Father to the green guy!

He makes a good point. I mean, after all Jack Klugman is One Of Them.

But politics and social commentary aside, this is a great movie, deservedly listed as one of the best of all time (#5 on the ever dubious IMDB top-250). Sidney Lumet’s first film, which might’ve been shot in one take like the stage play it feels like, but instead used hundreds of takes, masterful blocking, and a bunch of American greats doing their greatest. I think I can name them in order, one through twelve, just from memory: Martin Balsam, John Fiedler, Lee J. Cobb, E. G. Marshall, Jack Klugman, Edward Binns, Jack Warden, Henry Fonda, Joseph Sweeney, Ed Begley Sr., George Voscovec, Robert Webber.

OK, I had to cheat for Edward Binns and George Voscovec, but I remember the characters they played very well—front-line salesman (versus Webber’s Ad Man) and noble immigrant—which is more important. All of them classic character actors who worked to the end of their days, if I’m not mistaken. And of course Fonda.

Shot on a modest budget—The Wayward Bus was shot in the same year on a $1.5M budget versus this film’s $350K—and ultimately disappointing at the box office, perhaps due to its “small screen” feel, being in black-and-white and taking place in a tiny room, it really pays to see this on the big screen. This is high drama, melodrama none would dare call it (except me), and its overwrought nature is testament to its greatness.

#1 and #3 are missing.

Twelve ang—no, wait, ten! Ten angry men!

I mean, seriously: Nobody’s really gonna chew the scenery like that in a jury room. It ain’t realistic or natural. I only point this out because a lot of the critics who love this film are in love with low-key anti-dramatic performances. Screenwriter Reginald Rose may have been inspired by a real stint of jury duty he did, but I don’t see people getting this worked up back in a jury room in 1957—that’s why you went to the movies.

Come to think of it, it’s more like an Internet message board.

The interpersonal dynamics are great. The way people ally and break and form new alliances and coalesce around what’s popular, etc., and little of it having anything to do with the received facts. You end up rooting for all the characters at one point or another, even No. 3, which is a sign of greatness.

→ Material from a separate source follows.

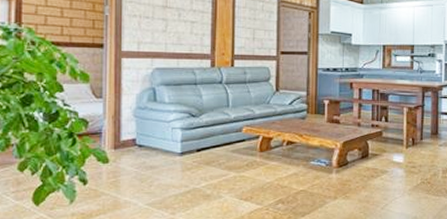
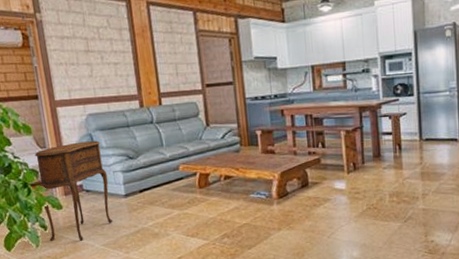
side table: none [86,95,165,198] -> present [34,140,112,241]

He's probably right, if even for the wrong reason.

Unsung hero?

Obviously it’s tilted toward the notion the defendant is innocent. That’s really the only cheat. The screenplay never gives you much room to doubt that the guy is innocent, and being railroaded. Fonda is not as convincing—perhaps just because of who he is, iconically—as someone who would defend a murderer. The audience is given to believe that he’s right, not that he’s merely defending the concept of “reasonable doubt”. That may also be due to the iconic nature of the film.

There’s a wicked, brilliant Russian version of the film, which in some ways I enjoy more than this, because it turns the whole concept on its ear. The corrupt society this movie imagines can’t even hold a candle to an actually corrupt one.

Spare, effective score by Kenyon Hopkins, who would go on to do the score for The Hustler but who probably imprinted himself on America’s brain most effectively through his work on ’70s TV shows like “The Odd Couple”, “The Brady Bunch” and “Mission: Impossible”.

Ultimately, though, it’s the blocking and lighting that make this great and something you can watch again and again. Director of Photography Boris Kaufman had won an Oscar for On The Waterfront, but I can’t help feeling he was on a short leash here. Lumet’s cinematic style would be hammered in over the next 50 years. It’s a good collaboration here.

This was on a double-feature with Witness for the Prosecution and would start the series of five films we would see in a row—the last three being Guys and Dolls, Casablanca and West Side Story—after which The Flower would declare we had seen all the good films.

He'd cut a bitch.

Sadly, Henry Fonda’s campaign to personally stab everyone who bought a ticket did not help the box office.